§ Items from a dataset:
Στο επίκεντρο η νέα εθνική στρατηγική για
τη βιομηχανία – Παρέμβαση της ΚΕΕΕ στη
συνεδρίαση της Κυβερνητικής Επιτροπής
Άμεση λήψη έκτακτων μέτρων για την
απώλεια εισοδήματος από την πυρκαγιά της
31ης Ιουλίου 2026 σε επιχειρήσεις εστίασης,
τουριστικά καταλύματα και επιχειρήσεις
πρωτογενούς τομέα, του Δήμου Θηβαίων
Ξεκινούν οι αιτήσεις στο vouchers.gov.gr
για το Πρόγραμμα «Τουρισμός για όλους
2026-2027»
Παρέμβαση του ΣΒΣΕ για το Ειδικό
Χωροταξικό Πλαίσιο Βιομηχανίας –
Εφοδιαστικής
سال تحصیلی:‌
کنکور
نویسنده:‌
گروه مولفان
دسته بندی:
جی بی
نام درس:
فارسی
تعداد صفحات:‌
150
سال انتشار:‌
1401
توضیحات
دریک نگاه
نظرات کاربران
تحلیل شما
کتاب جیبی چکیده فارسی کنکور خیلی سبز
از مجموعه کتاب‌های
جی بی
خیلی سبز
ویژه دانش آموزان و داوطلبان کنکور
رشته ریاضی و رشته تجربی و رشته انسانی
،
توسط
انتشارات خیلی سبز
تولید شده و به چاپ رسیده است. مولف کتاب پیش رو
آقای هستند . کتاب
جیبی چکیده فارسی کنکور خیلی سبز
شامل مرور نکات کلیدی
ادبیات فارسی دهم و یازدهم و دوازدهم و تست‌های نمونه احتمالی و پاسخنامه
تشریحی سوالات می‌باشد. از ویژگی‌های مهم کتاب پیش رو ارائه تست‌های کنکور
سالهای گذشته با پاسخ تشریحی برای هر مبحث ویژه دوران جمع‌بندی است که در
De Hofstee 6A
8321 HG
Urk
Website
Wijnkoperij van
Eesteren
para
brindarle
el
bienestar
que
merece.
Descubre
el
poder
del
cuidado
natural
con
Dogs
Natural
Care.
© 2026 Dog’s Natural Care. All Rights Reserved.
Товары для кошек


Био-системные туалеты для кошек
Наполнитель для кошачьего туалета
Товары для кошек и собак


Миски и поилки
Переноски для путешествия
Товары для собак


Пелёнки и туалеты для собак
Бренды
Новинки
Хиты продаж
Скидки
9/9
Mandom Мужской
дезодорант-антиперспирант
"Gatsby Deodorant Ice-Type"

§ Task prompt: Please give back, exactly as it stands above, the stretch from the line with "کتاب جیبی چکیده فارسی کنکور خیلی سبز" through the line with "Наполнитель для кошачьего туалета", and no line outside it.

§ Result:
کتاب جیبی چکیده فارسی کنکور خیلی سبز
از مجموعه کتاب‌های
جی بی
خیلی سبز
ویژه دانش آموزان و داوطلبان کنکور
رشته ریاضی و رشته تجربی و رشته انسانی
،
توسط
انتشارات خیلی سبز
تولید شده و به چاپ رسیده است. مولف کتاب پیش رو
آقای هستند . کتاب
جیبی چکیده فارسی کنکور خیلی سبز
شامل مرور نکات کلیدی
ادبیات فارسی دهم و یازدهم و دوازدهم و تست‌های نمونه احتمالی و پاسخنامه
تشریحی سوالات می‌باشد. از ویژگی‌های مهم کتاب پیش رو ارائه تست‌های کنکور
سالهای گذشته با پاسخ تشریحی برای هر مبحث ویژه دوران جمع‌بندی است که در
De Hofstee 6A
8321 HG
Urk
Website
Wijnkoperij van
Eesteren
para
brindarle
el
bienestar
que
merece.
Descubre
el
poder
del
cuidado
natural
con
Dogs
Natural
Care.
© 2026 Dog’s Natural Care. All Rights Reserved.
Товары для кошек


Био-системные туалеты для кошек
Наполнитель для кошачьего туалета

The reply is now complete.